I'm trying to make an automatic box-cox transform (which should be generally useful to folks norming data), but having trouble phrasing my optimization in a way that R's optim is OK with. It generally works, but I'm unclear on what's causing it to fail on variables with extreme skew.

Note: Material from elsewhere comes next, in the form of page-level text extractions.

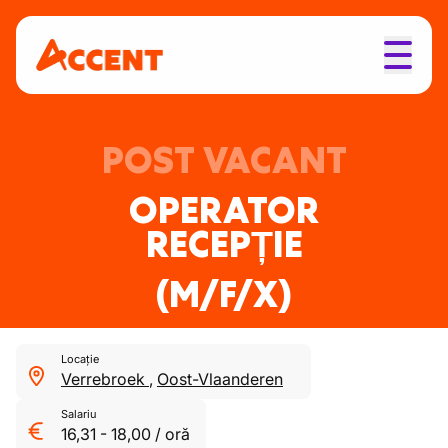
POST VACANT
OPERATOR
RECEPȚIE
(M/F/X)
Locație
Verrebroek
,
Oost-Vlaanderen
Salariu
16,31
-
18,00
/
oră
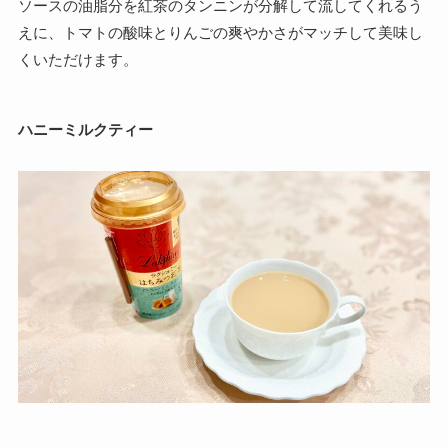
ソースの油脂分を紅茶のタンニンが分解して流してくれるう
えに、トマトの酸味とりんごの爽やかさがマッチして美味し
くいただけます。
ハニーミルクティー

The idea is to choose the parameter of Lambda in the box-cox transform that minimizes the absolute value of the skewness of the dataset.
library(car)
library(moments)
xskew <- function(data,par){
abs(skewness(bcPower(data,lambda=par[1]),na.rm=T)) # minimize abs(skew)
}
boxit <- function(x){
res <- optim(par=c(-5,5), xskew, data=x+1) # find argmin(^) lambda
print(res$par)
return(bcPower(x+1,lambda=res$par[1]))
This generally works quite well, for example:
> skewness(rbeta(1000,12,3))
[1] -0.6439532
becomes
> skewness(boxit(rbeta(1000,12,3)))
[1] -5.980757e-08
---almost 0 skew.
But on one extremely skewed variable, I'm getting:
Error in optim(par = c(-5, 5), xskew, data = x + 1) (from #2) :
function cannot be evaluated at initial parameters
My thoughts are I'm probably:
- Not catching how the bcPower function deals with values near zero or infinity.
- Misusing optim
- Perhaps doing something even more silly, in that I'm framing something that can't possibly converge.